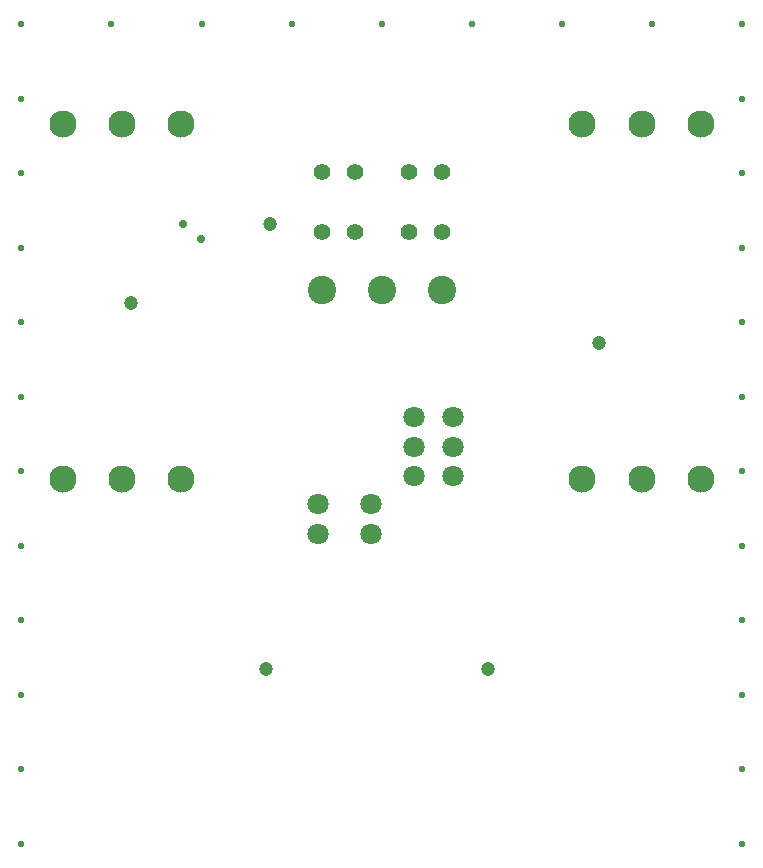
<source format=gbs>
%FSLAX46Y46*%
%MOMM*%
%AMPS10*
1,1,2.300000,0.000000,0.000000*
%
%ADD10PS10*%
%AMPS11*
1,1,1.800000,0.000000,0.000000*
%
%ADD11PS11*%
%AMPS15*
1,1,1.800000,0.000000,0.000000*
%
%ADD15PS15*%
%AMPS16*
1,1,1.800000,0.000000,0.000000*
%
%ADD16PS16*%
%AMPS13*
1,1,2.400000,0.000000,0.000000*
%
%ADD13PS13*%
%AMPS14*
1,1,1.400000,0.000000,0.000000*
%
%ADD14PS14*%
%AMPS12*
1,1,1.400000,0.000000,0.000000*
%
%ADD12PS12*%
%AMPS18*
1,1,1.200000,0.000000,0.000000*
%
%ADD18PS18*%
%AMPS17*
1,1,0.550000,0.000000,0.000000*
%
%ADD17PS17*%
%AMPS19*
1,1,0.700000,0.000000,0.000000*
%
%ADD19PS19*%
G01*
%LPD*%
G01*
%LPD*%
G75*
D10*
X4500000Y31930000D03*
D10*
X14500000Y31930000D03*
D10*
X9500000Y31930000D03*
D10*
X4500000Y61930000D03*
D10*
X14500000Y61930000D03*
D10*
X9500000Y61930000D03*
D10*
X48500000Y31930000D03*
D10*
X58500000Y31930000D03*
D10*
X53500000Y31930000D03*
D11*
X30600000Y27290000D03*
D11*
X30600000Y29830000D03*
D12*
X29220000Y57910000D03*
D12*
X29220000Y52830000D03*
D13*
X31500000Y47930000D03*
D13*
X36580000Y47930000D03*
D13*
X26420000Y47930000D03*
D14*
X33780000Y52830000D03*
D14*
X33780000Y57910000D03*
D10*
X48500000Y61930000D03*
D10*
X58500000Y61930000D03*
D10*
X53500000Y61930000D03*
D15*
X37500000Y32130000D03*
D15*
X34200000Y34630000D03*
D15*
X34200000Y37130000D03*
D15*
X34200000Y32130000D03*
D15*
X37500000Y34630000D03*
D15*
X37500000Y37130000D03*
D14*
X26420000Y52830000D03*
D14*
X26420000Y57910000D03*
D16*
X26100000Y29830000D03*
D16*
X26100000Y27290000D03*
D12*
X36580000Y57910000D03*
D12*
X36580000Y52830000D03*
D17*
X1000000Y32570000D03*
D17*
X31500000Y70430000D03*
D17*
X62000000Y32570000D03*
D17*
X16250000Y70430000D03*
D17*
X62000000Y7330000D03*
D17*
X1000000Y45190000D03*
D17*
X54375000Y70430000D03*
D17*
X39125000Y70430000D03*
D17*
X1000000Y64120000D03*
D17*
X23875000Y70430000D03*
D17*
X62000000Y38880000D03*
D18*
X10310000Y46770000D03*
D17*
X1000000Y38880000D03*
D18*
X40500000Y15830000D03*
D17*
X62000000Y45190000D03*
D17*
X62000000Y1000000D03*
D17*
X62000000Y70430000D03*
D17*
X62000000Y64120000D03*
D17*
X1000000Y57810000D03*
D17*
X1000000Y7330000D03*
D17*
X62000000Y26260000D03*
D19*
X16170000Y52190000D03*
D18*
X49910000Y43390000D03*
D17*
X62000000Y13640000D03*
D17*
X1000000Y13640000D03*
D17*
X46750000Y70430000D03*
D17*
X62000000Y51500000D03*
D17*
X1000000Y1000000D03*
D18*
X21700000Y15830000D03*
D19*
X14670000Y53470000D03*
D18*
X22060000Y53470000D03*
D17*
X62000000Y57810000D03*
D17*
X1000000Y51500000D03*
D17*
X1000000Y19950000D03*
D17*
X8625000Y70430000D03*
D17*
X62000000Y19950000D03*
D17*
X1000000Y26260000D03*
D17*
X1000000Y70430000D03*
M02*

</source>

************

(EXERCISE OBJECTIVE): Reproduce every record exactly; images stay out.

(SOLUTION):
<source format=gbs>
%FSLAX46Y46*%
%MOMM*%
%AMPS10*
1,1,2.300000,0.000000,0.000000*
%
%ADD10PS10*%
%AMPS11*
1,1,1.800000,0.000000,0.000000*
%
%ADD11PS11*%
%AMPS15*
1,1,1.800000,0.000000,0.000000*
%
%ADD15PS15*%
%AMPS16*
1,1,1.800000,0.000000,0.000000*
%
%ADD16PS16*%
%AMPS13*
1,1,2.400000,0.000000,0.000000*
%
%ADD13PS13*%
%AMPS14*
1,1,1.400000,0.000000,0.000000*
%
%ADD14PS14*%
%AMPS12*
1,1,1.400000,0.000000,0.000000*
%
%ADD12PS12*%
%AMPS18*
1,1,1.200000,0.000000,0.000000*
%
%ADD18PS18*%
%AMPS17*
1,1,0.550000,0.000000,0.000000*
%
%ADD17PS17*%
%AMPS19*
1,1,0.700000,0.000000,0.000000*
%
%ADD19PS19*%
G01*
%LPD*%
G01*
%LPD*%
G75*
D10*
X4500000Y31930000D03*
D10*
X14500000Y31930000D03*
D10*
X9500000Y31930000D03*
D10*
X4500000Y61930000D03*
D10*
X14500000Y61930000D03*
D10*
X9500000Y61930000D03*
D10*
X48500000Y31930000D03*
D10*
X58500000Y31930000D03*
D10*
X53500000Y31930000D03*
D11*
X30600000Y27290000D03*
D11*
X30600000Y29830000D03*
D12*
X29220000Y57910000D03*
D12*
X29220000Y52830000D03*
D13*
X31500000Y47930000D03*
D13*
X36580000Y47930000D03*
D13*
X26420000Y47930000D03*
D14*
X33780000Y52830000D03*
D14*
X33780000Y57910000D03*
D10*
X48500000Y61930000D03*
D10*
X58500000Y61930000D03*
D10*
X53500000Y61930000D03*
D15*
X37500000Y32130000D03*
D15*
X34200000Y34630000D03*
D15*
X34200000Y37130000D03*
D15*
X34200000Y32130000D03*
D15*
X37500000Y34630000D03*
D15*
X37500000Y37130000D03*
D14*
X26420000Y52830000D03*
D14*
X26420000Y57910000D03*
D16*
X26100000Y29830000D03*
D16*
X26100000Y27290000D03*
D12*
X36580000Y57910000D03*
D12*
X36580000Y52830000D03*
D17*
X1000000Y32570000D03*
D17*
X31500000Y70430000D03*
D17*
X62000000Y32570000D03*
D17*
X16250000Y70430000D03*
D17*
X62000000Y7330000D03*
D17*
X1000000Y45190000D03*
D17*
X54375000Y70430000D03*
D17*
X39125000Y70430000D03*
D17*
X1000000Y64120000D03*
D17*
X23875000Y70430000D03*
D17*
X62000000Y38880000D03*
D18*
X10310000Y46770000D03*
D17*
X1000000Y38880000D03*
D18*
X40500000Y15830000D03*
D17*
X62000000Y45190000D03*
D17*
X62000000Y1000000D03*
D17*
X62000000Y70430000D03*
D17*
X62000000Y64120000D03*
D17*
X1000000Y57810000D03*
D17*
X1000000Y7330000D03*
D17*
X62000000Y26260000D03*
D19*
X16170000Y52190000D03*
D18*
X49910000Y43390000D03*
D17*
X62000000Y13640000D03*
D17*
X1000000Y13640000D03*
D17*
X46750000Y70430000D03*
D17*
X62000000Y51500000D03*
D17*
X1000000Y1000000D03*
D18*
X21700000Y15830000D03*
D19*
X14670000Y53470000D03*
D18*
X22060000Y53470000D03*
D17*
X62000000Y57810000D03*
D17*
X1000000Y51500000D03*
D17*
X1000000Y19950000D03*
D17*
X8625000Y70430000D03*
D17*
X62000000Y19950000D03*
D17*
X1000000Y26260000D03*
D17*
X1000000Y70430000D03*
M02*

</source>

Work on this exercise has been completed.